PERINTAH 1:
Dari teks bacaan tentang Kota Surakarta, sebutkan semua jenis tempat ibadah yang berdiri di kota itu.

TEKS BACAAN:
Surakarta Kota Ternyaman di Indonesia, Sejarawan UNS: Multikulturalisme Sudah Ada Sejak Lama

UNS — Baru-baru ini Ikatan Ahli Perencanaan (IAP) Indonesia merilis daftar kota paling nyaman atau paling layak huni di Indonesia. Dari survei yang dilakukan terhadap 26 kota di 19 provinsi, Kota Surakarta menempati posisi pertama sebagai kota paling nyaman.

Predikat tersebut tentu disambut baik oleh masyarakat Kota Bengawan. Selain memiliki fasilitas kesehatan dan transportasi yang memadai, Kota Surakarta juga dinilai memiliki fasilitas keagamaan yang baik.

Kota Surakarta yang terletak di tepi Sungai Bengawan Solo, sudah menjadi tempat tinggal warga dari berbagai agama sejak lama. Hal itu dapat dibuktikan dengan berdirinya masjid, gereja Katolik, gereja Kristen, wihara pura dan klenteng.

Selain keberagaman agama, Kota Surakarta juga menjadi tempat tinggal bagi warga berbagai etnis. Mulai dari orang Arab, Tionghoa, dan Eropa sudah menghuni kota ini sejak lama.

Hal ini dibenarkan oleh Dekan Fakultas Ilmu Budaya (FIB) Universitas Sebelas Maret (UNS) Surakarta, Prof. Warto. Ia mengatakan multikulturalisme bukan barang baru di Kota Surakarta.

“Cirinya Kota Solo ya kota multietnis. Kalau jaman kolonial ada kelompok Eropa, Timur Asing ada Arab dan Cina, dan pribumi,” ujar Prof. Warto kepada uns.ac.id pada Senin (15/2/2021).

Ia menerangkan Kota Surakarta yang pada jaman penjajahan Belanda masuk dalam daerah Vorstenlanden, masyarakatnya memang sudah terbiasa hidup berdampingan walau berbeda agama dan etnis.

Prof. Warto memandang hal tersebut sebagai sesuatu yang baik sebab masyarakat Kota Surakarta dapat memupuk rasa toleransi. Hal itu dapat dilihat dari digelarnya berbagai acara keagamaan dan budaya di Kota Surakarta tanpa ada yang mengusik .

(Entri set data)
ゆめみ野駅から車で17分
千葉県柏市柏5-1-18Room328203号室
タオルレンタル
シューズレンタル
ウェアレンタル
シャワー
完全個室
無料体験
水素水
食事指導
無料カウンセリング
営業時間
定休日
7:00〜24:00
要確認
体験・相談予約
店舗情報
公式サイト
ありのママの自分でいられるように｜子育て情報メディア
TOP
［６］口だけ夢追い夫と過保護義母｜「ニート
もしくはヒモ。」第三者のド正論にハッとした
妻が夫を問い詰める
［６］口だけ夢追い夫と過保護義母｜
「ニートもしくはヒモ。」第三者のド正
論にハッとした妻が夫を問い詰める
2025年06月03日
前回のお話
* * *
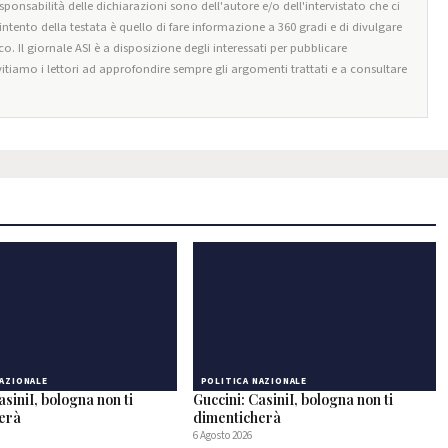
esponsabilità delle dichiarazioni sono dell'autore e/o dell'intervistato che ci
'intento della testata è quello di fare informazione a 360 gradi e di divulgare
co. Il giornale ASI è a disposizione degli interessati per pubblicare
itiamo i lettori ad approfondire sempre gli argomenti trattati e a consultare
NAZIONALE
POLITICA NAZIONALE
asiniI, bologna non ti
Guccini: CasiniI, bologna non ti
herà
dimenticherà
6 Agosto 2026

PERINTAH 2:
Ambil setiap baris data yang memuat kata "口だけ夢追い夫と過保護義母". Perhatikan perbedaan huruf besar dan kecil.

JAWABAN TERTULIS 1:
masjid, gereja Katolik, gereja Kristen, wihara, pura, klenteng

JAWABAN TERTULIS 2:
［６］口だけ夢追い夫と過保護義母｜「ニート
［６］口だけ夢追い夫と過保護義母｜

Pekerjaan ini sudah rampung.